From Climate Justice to Catalytic Finance

When I was studying climate justice, human rights, and urban policy in the Global South over the past few years, my classmates and I were all united for the same purpose: fighting global inequality in development and discovering pathways to secure infrastructure and improve human well-being...

By
Jasmin
March 04, 2026

When I was studying climate justice, human rights, and urban policy in the Global South over the past few years, my classmates and I were all united for the same purpose: fighting global inequality in development and discovering pathways to secure infrastructure and improve human well-being. But alongside that shared vision, a question kept surfacing that none of us could easily answer: who is paying for all of this and why? 

This semester, I got the chance to explore this question through SIRI practicum. I am interested in what are the mechanisms behind development projects, especially in the world’s most fragile markets. My project sits at the intersection of development finance and impact measurement.
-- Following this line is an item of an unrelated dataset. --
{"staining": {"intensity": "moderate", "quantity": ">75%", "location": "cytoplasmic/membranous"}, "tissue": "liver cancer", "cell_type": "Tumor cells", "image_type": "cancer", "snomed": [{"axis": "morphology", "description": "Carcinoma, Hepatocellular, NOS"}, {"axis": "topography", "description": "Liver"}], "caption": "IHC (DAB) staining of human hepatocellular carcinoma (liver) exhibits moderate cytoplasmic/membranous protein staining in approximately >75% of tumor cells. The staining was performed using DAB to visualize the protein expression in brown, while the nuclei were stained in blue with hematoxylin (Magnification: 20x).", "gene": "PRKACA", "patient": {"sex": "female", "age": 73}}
The organization I am working with is an investment fund under an international organization that deploys catalytic financial instruments in least developed countries and small island developing states. By absorbing the earliest and riskiest layer of an investment, the fund changes the risk profile enough that larger financiers, such as development banks, private investors and domestic financial institutions, are willing to follow. The goal is for every dollar of concessional capital to mobilize several times that amount in public and private finance. But deploying capital is only half the challenge. The harder question, and the one at the heart of our project, is how to measure whether these catalytic interventions work. Without credible measurement, the organization cannot demonstrate accountability to its funders, learn from what works, or make the case for continued investment in catalytic finance. This is especially difficult given the contexts in which the fund operates. Its projects span dozens of countries, multiple financial instruments, and sectors ranging from smallholder agriculture lending to municipal infrastructure to digital payments. Data infrastructure in these markets is often thin, and the real-world constraints of collecting information in frontier and fragile settings mean that even well-designed indicators can be difficult to populate.
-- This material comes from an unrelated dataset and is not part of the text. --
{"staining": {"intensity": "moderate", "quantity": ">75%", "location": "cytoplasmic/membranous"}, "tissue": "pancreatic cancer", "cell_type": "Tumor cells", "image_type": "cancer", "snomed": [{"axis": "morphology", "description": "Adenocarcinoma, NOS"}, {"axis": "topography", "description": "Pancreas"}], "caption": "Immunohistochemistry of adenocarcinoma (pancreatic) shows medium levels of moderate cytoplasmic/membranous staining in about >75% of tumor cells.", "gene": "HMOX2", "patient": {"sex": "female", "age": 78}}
Our team is supporting the organization’s impact monitoring unit in building a compendium of blended finance indicators, which should be a practical, standardized menu that project teams across the portfolio can draw from when designing their results frameworks. The work involves reviewing indicators used in past projects, benchmarking against established frameworks, and recommending a streamlined catalogue that balances comprehensiveness with usability. We are also exploring an innovation dimension, involving tools like artificial intelligence, mobile data collection, or blockchain that might enhance measurement, making it more efficient, credible, and scalable in environments where traditional data collection is costly and unreliable.
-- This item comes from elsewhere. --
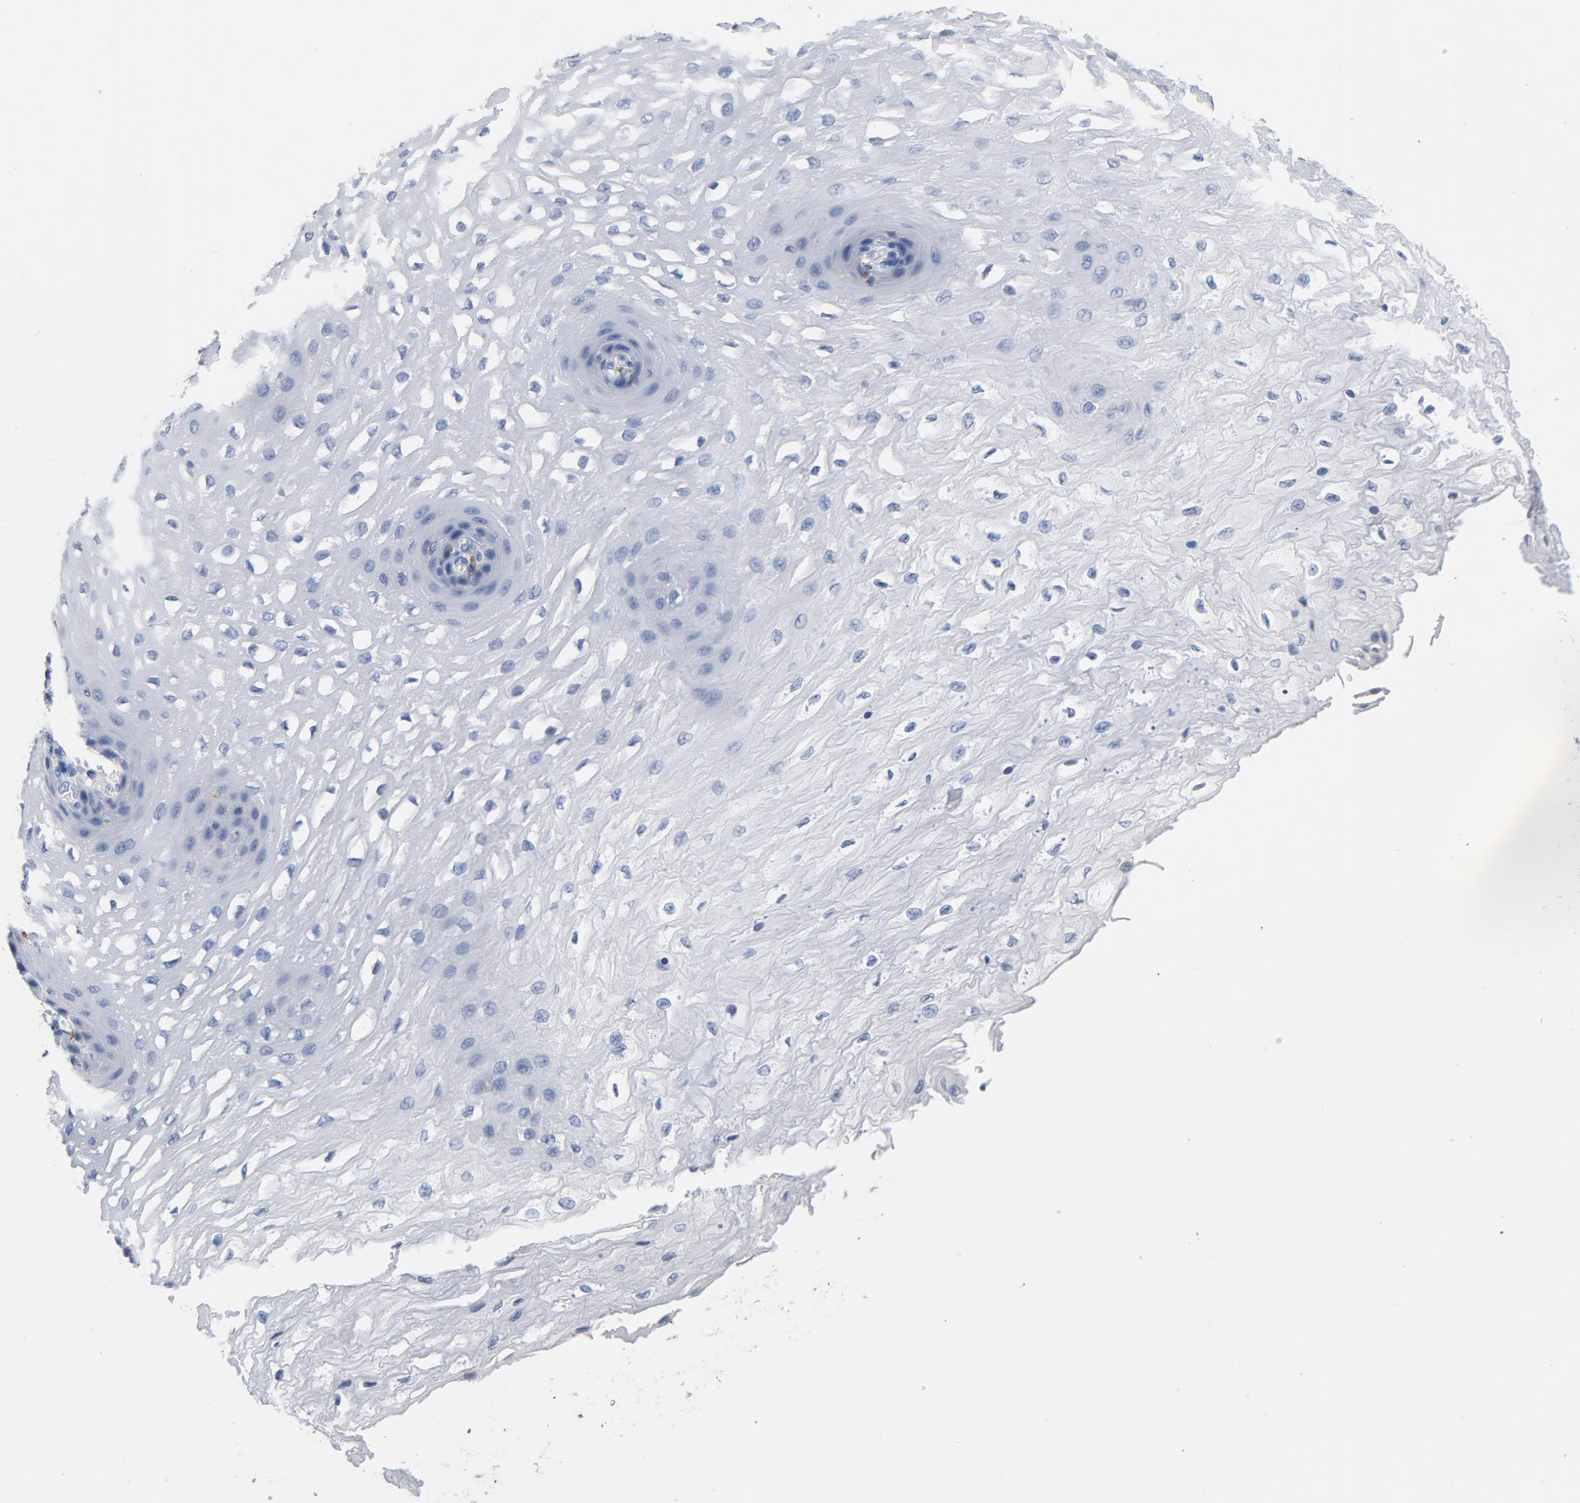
{"staining": {"intensity": "negative", "quantity": "none", "location": "none"}, "tissue": "esophagus", "cell_type": "Squamous epithelial cells", "image_type": "normal", "snomed": [{"axis": "morphology", "description": "Normal tissue, NOS"}, {"axis": "topography", "description": "Esophagus"}], "caption": "This histopathology image is of normal esophagus stained with immunohistochemistry (IHC) to label a protein in brown with the nuclei are counter-stained blue. There is no positivity in squamous epithelial cells. (DAB (3,3'-diaminobenzidine) immunohistochemistry visualized using brightfield microscopy, high magnification).", "gene": "NCF1", "patient": {"sex": "female", "age": 72}}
What excites me most about this project is grappling with questions I have not encountered in a classroom setting before. This includes how to determine the right indicators for investments that spans multiple countries and instruments and determine whose perspective matters most when defining success. I am beginning to see that impact measurement is not just a technical exercise, but a negotiation between competing priorities, and learning how to navigate that negotiation is what I hope to take away from this Practicum.